3. Also using the purified material generated while addressing the first point, we have discovered a specificity-determining element in USP1-UAF1, the enzyme responsible for removing the the signal from FANCD2. USP1-UAF1 has at least 3 substrates, all of which play a role in DNA damage repair, making this enzyme a very attractive target for cancer therapy development. By reconstituting each of these substrates and probing the molecular requirements for signal removal, we discovered an unexpected motif in USP1 that is responsible for targeting FANCD2 specifically, but not the other substrates.

4.In addition to the central aims of the work package, we have also used the reagents generated to explore the feasibility of targeting the FANCT/FANCL enzymes for small molecule or fragment binding. We have conducted a proof-of-principle fragment screen (Morreale et al., 2017a, J. Med. Chemistry), and unexpectedly uncovered a mobile secondary structure element in FANCT which in turn guided us towards the allosteric mechanism discovered in point 1 above (Morreale et al., 2017b, J. Med. Chemistry).





C. Arkinson, V.K.Chaugule, R. Toth & H. Walden Specificity for deubiquitination of monoubiquitinated FANCD2 is driven by the N-terminus of USP1 (2018) Life Science Alliance 12 October 2018. DOI: 10.26508/lsa.201800162

V.K.Chaugule, C. Arkinson, R. Toth & H. Walden An allosteric network in E2s drives specificity for RING E3 catalysed ubiquitin signals (2018) bioRxiv doi: https://doi.org/10.1101/429076 currently under review at Nature Chemical Biology

V.K. Chaugule, C. Arkinson, R. Toth & H. Walden Enzymatic Preparation of Monoubiquitinated FANCD2 and FANCI proteins (2019) Methods in Enzymology 618:73-104. doi: 10.1016/bs.mie.2018.12.021.

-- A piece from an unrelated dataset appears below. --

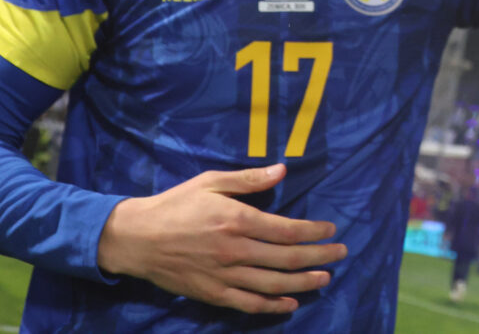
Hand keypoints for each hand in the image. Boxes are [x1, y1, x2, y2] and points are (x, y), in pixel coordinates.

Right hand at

F.E. Morreale, A. Bortoluzzi, V.K. Chaugule, C. Arkinson, H. Walden* & A. Ciulli*. Allosteric targeting of the Fanconi anemia E2 Ube2T by fragment screening. Journal of Medicinal Chemistry (2017a) DOI: 10.1021/acs.jmedchem.7b00147

F.E. Morreale, A.Testa, V.K. Chaugule, A. Bortoluzzi, A. Ciulli & H. Walden. Mind the metal: a fragment library-derived zinc impurity binds the E2 ubiquitin-conjugating enzyme Ube2T and induces structural rearrangements. Journal of Medicinal Chemistry (2017b) DOI: 10.1021/acs.jmedchem.7b01071

Final results

As outlined above, we have already used some of our work in generating reagents to explore the feasibility of targeting the FA pathway. Our discovery that the FANCL/FANCT pair use an allosteric mechanism to drive the site-specific targeting of FANCD2 now gives us a scaffold to design small molecules capable of mimicking the allosteric regulation we have uncovered. Further results we expect to obtain include identification of a reader of the ubiquitin signal, a structural determination of the mechanism of signal removal, and the conformational change we anticipate in response to ubiquitin addition.